» **Problem to work on**:
Can you format the lines of the listing as a JSON list of strings, one string per line with blank lines left out? Begin at the very first line of the listing and stop after the line that contains "crop and rotate: left 15.217%, right 18.341%", including both of those lines.

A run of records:
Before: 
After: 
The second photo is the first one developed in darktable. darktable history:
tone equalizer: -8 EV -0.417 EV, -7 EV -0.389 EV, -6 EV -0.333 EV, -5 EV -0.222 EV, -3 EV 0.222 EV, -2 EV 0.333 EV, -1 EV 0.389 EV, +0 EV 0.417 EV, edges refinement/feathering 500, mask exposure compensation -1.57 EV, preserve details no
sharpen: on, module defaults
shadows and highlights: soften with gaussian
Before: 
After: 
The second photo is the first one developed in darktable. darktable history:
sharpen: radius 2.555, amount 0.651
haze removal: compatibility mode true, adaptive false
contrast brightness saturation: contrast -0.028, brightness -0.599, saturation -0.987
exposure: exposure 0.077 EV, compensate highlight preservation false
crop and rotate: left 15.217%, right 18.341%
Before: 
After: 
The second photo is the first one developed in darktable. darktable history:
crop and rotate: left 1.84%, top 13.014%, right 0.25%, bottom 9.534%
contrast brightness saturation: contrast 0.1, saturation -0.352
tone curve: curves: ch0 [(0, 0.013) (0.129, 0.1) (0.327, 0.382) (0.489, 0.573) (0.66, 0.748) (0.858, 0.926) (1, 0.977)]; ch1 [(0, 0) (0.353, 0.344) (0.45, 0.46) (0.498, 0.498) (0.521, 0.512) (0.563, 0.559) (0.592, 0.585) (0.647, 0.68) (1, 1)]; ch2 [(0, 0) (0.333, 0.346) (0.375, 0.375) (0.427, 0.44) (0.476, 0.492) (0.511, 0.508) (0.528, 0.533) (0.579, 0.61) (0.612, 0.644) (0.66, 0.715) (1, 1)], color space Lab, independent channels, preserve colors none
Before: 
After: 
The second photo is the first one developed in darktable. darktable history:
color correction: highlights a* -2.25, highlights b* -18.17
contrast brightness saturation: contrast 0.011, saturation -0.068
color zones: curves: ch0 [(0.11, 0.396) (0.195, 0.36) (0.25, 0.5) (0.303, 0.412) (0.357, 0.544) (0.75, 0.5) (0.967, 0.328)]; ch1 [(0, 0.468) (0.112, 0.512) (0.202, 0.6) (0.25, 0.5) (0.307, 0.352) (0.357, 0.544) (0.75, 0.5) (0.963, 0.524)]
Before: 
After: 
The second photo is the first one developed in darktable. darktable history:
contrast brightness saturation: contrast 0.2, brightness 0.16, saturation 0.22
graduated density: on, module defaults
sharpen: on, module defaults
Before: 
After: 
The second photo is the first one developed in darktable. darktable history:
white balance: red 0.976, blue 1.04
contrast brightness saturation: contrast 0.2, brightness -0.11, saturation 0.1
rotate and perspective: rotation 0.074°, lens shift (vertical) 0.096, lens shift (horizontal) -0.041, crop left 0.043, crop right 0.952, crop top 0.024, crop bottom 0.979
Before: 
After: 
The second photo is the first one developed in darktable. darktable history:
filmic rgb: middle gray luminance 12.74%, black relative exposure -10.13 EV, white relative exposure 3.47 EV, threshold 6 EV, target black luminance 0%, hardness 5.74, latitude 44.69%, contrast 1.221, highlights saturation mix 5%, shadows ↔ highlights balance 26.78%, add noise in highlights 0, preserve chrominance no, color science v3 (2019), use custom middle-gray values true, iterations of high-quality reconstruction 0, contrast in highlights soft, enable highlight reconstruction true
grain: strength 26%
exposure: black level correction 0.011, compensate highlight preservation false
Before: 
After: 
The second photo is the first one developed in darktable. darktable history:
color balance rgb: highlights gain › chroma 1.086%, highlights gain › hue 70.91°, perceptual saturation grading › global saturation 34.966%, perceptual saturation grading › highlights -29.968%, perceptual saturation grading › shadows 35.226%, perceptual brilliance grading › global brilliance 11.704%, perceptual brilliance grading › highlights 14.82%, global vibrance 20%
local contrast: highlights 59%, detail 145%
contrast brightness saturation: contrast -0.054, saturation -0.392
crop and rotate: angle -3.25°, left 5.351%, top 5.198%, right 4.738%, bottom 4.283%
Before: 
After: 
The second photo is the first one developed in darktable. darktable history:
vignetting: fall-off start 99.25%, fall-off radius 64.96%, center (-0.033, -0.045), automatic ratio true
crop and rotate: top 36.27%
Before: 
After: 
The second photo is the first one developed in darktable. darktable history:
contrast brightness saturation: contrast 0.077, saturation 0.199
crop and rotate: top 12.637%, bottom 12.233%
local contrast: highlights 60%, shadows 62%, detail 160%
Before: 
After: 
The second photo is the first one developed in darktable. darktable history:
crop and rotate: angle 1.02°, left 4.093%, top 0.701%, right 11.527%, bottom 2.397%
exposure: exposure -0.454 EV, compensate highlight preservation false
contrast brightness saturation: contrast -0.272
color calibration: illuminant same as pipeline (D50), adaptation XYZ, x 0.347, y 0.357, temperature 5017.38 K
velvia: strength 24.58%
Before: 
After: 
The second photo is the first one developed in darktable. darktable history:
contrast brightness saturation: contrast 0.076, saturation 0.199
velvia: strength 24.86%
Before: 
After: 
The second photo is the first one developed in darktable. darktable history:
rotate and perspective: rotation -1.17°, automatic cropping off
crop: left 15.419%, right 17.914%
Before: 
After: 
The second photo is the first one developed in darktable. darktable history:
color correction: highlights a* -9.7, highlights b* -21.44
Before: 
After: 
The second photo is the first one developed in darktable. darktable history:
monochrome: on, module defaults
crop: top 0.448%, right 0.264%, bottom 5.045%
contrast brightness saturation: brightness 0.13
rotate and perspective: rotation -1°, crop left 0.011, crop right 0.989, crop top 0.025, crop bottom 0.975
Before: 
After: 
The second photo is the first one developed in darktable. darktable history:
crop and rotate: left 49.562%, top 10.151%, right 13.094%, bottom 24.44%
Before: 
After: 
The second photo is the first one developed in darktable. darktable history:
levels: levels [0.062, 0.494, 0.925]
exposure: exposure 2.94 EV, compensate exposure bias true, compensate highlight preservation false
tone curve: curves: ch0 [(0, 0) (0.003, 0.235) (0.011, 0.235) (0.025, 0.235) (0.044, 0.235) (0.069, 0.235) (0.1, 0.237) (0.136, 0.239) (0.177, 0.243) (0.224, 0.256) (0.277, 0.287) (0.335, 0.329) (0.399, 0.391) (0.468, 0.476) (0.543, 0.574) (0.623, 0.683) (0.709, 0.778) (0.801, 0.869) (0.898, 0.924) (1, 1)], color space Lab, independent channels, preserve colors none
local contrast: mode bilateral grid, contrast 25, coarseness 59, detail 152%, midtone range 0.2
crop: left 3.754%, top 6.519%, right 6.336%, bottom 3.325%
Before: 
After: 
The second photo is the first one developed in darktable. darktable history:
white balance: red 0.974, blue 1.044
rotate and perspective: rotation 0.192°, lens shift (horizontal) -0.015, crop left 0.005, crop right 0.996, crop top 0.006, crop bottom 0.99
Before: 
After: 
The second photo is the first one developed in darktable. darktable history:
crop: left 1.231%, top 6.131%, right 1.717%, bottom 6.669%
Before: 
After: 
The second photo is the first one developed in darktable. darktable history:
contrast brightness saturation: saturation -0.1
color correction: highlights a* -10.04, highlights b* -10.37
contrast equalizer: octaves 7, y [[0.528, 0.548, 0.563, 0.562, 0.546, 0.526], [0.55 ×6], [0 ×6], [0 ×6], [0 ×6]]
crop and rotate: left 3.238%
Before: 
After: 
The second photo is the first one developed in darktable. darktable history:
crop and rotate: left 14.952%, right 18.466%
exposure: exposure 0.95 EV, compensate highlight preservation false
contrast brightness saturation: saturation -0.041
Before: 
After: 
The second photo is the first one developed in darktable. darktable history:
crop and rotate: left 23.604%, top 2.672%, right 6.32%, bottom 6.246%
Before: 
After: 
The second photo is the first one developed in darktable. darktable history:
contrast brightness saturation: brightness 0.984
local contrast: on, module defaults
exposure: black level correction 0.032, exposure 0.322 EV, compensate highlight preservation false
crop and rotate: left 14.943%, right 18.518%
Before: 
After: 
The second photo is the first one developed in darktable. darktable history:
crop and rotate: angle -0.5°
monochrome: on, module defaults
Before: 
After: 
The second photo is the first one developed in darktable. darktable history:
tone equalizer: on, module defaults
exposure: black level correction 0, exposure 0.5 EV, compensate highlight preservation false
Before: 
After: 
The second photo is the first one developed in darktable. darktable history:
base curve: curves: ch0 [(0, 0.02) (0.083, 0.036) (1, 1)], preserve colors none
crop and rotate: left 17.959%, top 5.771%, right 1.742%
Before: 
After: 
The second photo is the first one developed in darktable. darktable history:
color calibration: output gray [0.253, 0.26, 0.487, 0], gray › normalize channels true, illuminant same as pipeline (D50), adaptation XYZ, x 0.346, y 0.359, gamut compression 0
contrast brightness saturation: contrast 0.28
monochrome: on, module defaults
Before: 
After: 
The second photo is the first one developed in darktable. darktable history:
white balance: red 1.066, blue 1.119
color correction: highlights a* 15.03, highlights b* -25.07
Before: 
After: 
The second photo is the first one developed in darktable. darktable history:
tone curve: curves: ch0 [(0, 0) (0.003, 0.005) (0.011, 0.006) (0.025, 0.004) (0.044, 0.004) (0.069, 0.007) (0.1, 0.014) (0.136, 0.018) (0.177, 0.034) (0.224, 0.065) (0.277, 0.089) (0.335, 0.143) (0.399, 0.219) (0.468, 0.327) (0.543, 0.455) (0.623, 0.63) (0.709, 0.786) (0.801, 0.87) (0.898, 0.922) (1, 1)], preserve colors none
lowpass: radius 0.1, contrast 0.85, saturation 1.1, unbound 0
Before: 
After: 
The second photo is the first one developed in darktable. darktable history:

» **Exercise solution**:
[
  "Before: ",
  "After: ",
  "The second photo is the first one developed in darktable. darktable history:",
  "tone equalizer: -8 EV -0.417 EV, -7 EV -0.389 EV, -6 EV -0.333 EV, -5 EV -0.222 EV, -3 EV 0.222 EV, -2 EV 0.333 EV, -1 EV 0.389 EV, +0 EV 0.417 EV, edges refinement/feathering 500, mask exposure compensation -1.57 EV, preserve details no",
  "sharpen: on, module defaults",
  "shadows and highlights: soften with gaussian",
  "Before: ",
  "After: ",
  "The second photo is the first one developed in darktable. darktable history:",
  "sharpen: radius 2.555, amount 0.651",
  "haze removal: compatibility mode true, adaptive false",
  "contrast brightness saturation: contrast -0.028, brightness -0.599, saturation -0.987",
  "exposure: exposure 0.077 EV, compensate highlight preservation false",
  "crop and rotate: left 15.217%, right 18.341%"
]